Speaking of which, the first time that Kara uses her newfound powers, she learns to fly in an airborne “dance” over a lake. It’s a well-choreographed, very pretty number, but it’s a bit girly, perhaps even underwhelming for most kids. Don’t get me wrong: it’s a pleasing sight, akin to a ballet. But maybe she could have had to fight a disgruntled trout or a mean raccoon.
Her first encounter with any sort of threat is with two truckers, who, while recognizing Superman’s crest, still decide that they are going to molest her – even though she shows signs of superpowers and has already told them she’s Superman’s cousin. Somehow, they just don’t get it, and keep coming for her. Firstly, it’s dumb. Secondly, it’s really bloody creepy.
But at least we get to see some fisticuffs (lame though it may be).
Sadly, it’ll be some of the last action that we’ll see in this movie.
Instead of fighting crime, or even looking for the Omegahedron, Supergirl sees schoolgirls playing softball and magically transforms into a school uniform and now has brown hair. She goes to be admitted to the school, and types up a reference letter form Clark Kent while the Principal is distracted. Um, she can type? And she knows what a reference letter is? What?
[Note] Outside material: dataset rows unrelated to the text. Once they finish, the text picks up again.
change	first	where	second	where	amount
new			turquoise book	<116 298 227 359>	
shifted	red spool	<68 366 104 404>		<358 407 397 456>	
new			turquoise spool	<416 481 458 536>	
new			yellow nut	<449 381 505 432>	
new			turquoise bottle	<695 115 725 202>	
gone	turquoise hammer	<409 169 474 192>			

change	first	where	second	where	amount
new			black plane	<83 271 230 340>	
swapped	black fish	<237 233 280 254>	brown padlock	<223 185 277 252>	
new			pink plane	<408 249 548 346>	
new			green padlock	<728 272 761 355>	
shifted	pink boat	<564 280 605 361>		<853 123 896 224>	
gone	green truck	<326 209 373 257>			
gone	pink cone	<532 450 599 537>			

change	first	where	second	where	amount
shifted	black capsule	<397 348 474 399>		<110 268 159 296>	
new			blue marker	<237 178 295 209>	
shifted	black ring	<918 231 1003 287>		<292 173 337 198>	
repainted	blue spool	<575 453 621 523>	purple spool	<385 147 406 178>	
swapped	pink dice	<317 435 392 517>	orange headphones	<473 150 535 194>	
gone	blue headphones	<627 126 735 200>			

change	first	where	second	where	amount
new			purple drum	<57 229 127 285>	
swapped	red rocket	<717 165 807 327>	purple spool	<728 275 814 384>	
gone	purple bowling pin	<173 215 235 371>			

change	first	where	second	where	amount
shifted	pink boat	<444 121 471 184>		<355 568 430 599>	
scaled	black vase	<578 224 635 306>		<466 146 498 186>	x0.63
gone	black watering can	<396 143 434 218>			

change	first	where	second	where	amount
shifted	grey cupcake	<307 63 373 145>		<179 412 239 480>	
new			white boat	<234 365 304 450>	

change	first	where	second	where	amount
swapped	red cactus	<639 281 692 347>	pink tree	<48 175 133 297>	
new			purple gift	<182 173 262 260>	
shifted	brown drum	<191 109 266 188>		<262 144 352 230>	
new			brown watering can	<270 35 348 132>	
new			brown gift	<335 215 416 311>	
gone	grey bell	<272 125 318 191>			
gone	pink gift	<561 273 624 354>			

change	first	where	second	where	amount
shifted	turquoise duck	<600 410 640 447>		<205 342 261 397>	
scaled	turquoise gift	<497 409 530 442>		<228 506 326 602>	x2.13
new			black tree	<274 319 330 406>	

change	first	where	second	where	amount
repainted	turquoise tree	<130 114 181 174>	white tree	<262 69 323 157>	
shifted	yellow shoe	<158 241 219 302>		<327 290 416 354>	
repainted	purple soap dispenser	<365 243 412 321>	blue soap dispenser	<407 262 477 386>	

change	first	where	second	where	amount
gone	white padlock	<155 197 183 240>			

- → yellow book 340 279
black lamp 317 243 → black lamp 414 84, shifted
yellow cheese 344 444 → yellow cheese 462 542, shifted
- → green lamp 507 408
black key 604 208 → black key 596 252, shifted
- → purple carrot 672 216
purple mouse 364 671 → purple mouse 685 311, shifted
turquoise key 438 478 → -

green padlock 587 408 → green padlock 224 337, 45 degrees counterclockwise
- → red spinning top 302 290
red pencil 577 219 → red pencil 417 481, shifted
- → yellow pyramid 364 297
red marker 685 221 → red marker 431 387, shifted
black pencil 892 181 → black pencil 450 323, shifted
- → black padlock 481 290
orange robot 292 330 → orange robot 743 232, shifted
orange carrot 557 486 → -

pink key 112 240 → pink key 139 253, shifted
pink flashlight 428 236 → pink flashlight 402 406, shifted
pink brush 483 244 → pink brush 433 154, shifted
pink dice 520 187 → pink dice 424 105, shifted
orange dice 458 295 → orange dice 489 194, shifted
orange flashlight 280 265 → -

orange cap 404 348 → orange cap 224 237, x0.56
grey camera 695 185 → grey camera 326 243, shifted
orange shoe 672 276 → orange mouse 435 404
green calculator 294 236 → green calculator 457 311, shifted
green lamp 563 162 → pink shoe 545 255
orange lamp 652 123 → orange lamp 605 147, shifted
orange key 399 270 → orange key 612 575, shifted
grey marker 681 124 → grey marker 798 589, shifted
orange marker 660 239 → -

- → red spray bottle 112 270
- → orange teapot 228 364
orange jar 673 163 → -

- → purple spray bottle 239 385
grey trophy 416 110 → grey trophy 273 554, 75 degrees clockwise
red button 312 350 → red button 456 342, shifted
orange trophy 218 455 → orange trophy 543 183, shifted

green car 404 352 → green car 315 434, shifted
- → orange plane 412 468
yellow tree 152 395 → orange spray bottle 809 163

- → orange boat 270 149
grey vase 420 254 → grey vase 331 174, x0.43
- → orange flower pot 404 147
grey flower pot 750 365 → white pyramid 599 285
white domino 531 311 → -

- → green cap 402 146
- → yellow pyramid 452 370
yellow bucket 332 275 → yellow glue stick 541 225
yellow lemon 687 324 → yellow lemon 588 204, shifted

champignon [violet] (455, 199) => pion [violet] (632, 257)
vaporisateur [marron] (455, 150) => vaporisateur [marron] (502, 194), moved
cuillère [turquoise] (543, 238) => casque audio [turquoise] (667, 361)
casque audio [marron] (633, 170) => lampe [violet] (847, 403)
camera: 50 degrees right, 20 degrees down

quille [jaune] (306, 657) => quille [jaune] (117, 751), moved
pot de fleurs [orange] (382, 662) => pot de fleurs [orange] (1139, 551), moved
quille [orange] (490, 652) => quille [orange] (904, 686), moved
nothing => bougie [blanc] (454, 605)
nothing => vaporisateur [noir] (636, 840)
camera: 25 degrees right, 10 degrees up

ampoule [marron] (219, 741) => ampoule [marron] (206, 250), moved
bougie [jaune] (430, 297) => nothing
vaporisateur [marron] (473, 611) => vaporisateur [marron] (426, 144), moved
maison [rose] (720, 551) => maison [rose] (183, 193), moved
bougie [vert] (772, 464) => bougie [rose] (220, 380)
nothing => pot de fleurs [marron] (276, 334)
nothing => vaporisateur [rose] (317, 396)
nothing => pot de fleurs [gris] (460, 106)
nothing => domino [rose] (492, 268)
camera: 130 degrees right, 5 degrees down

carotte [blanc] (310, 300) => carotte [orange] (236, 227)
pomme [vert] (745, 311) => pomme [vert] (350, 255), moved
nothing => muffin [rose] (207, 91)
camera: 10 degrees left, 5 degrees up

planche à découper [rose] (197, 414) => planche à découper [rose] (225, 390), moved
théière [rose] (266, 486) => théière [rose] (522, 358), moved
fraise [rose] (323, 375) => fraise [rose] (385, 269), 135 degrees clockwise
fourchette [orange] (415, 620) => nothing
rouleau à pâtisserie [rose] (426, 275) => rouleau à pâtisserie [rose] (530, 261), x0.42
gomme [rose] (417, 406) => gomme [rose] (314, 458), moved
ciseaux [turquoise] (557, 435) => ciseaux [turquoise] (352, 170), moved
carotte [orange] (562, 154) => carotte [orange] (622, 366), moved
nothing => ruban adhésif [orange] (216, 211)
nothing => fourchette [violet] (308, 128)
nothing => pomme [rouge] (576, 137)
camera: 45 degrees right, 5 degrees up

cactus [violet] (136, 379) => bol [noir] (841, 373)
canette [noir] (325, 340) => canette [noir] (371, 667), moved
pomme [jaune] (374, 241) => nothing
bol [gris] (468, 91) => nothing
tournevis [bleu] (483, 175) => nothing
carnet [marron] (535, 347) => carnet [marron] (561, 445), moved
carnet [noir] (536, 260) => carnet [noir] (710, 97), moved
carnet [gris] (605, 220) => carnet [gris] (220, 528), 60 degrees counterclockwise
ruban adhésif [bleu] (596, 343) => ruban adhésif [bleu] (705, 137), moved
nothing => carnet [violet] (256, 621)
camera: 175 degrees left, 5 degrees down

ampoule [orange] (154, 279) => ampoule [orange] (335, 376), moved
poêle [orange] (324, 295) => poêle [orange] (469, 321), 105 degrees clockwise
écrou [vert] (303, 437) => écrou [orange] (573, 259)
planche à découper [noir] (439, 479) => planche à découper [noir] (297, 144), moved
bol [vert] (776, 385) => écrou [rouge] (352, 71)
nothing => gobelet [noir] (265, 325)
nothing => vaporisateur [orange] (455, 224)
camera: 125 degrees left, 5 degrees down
There she meets the grating and utterly redundant Lucy Lane (a completely miscast Maureen Teefy), Lois Lane’s sister, talks about Clark Kent, meets with Jimmy Olsen, and just hangs around until Selena decides to kidnap a construction dude she’s had her eye on by launching a tractor after him. And thus Supergirl comes to the rescue, and he falls in love with her.
That scene is by far the most insulting part of the picture because Selena had given the guy a potion so that he’d fall in love with the first person he’d see – her, according to the plan. But, somehow he wandered off from Selena’s abandoned carnival house home (no joke!) and walked about the town’s streets like a zombie… not looking at ANYONE THE WHOLE TIME.
Yep, he looked at Supergirl first – after a lengthy sequence involving hundreds of people.
Anyway, for some reason the stakes were considerably lower for Supergirl than for Superman: he got to save California from annihilation, but she gets to fight over a dude – all the while stopping a rampaging tractor and an INVISIBLE shadow monster. INVISIBLE! It’s only after being sent to the Phantom Zone that she returns for a (risible) confrontation with Selena.
Then she goes back to Argo City (which looks nothing like Krypton!), through the lake she rose out of (even though the Omegahedron, which came through inner space too, fell out of the sky!), and goes back home, never to return to Earth. And thank goodness for that! I don’t think anyone could survive another such adventure, no matter how delicious Supergirl is.
‘Supergirl’ even sucks on a technical level. The blue screening for her flying shots are terrible. Not only that, but at one point she flies over water and there’s no reflection of her in the water (Does that make her a vampire?). And the Supergirl theme is basically a swashbuckling theme – you half expect her to wear a pirate hat and sail the high seas.
It just never ends (just like this rant!). This picture is just a string of dingleberries.
And no amount of Helen Slater in her Supergirl outfit can make up for it.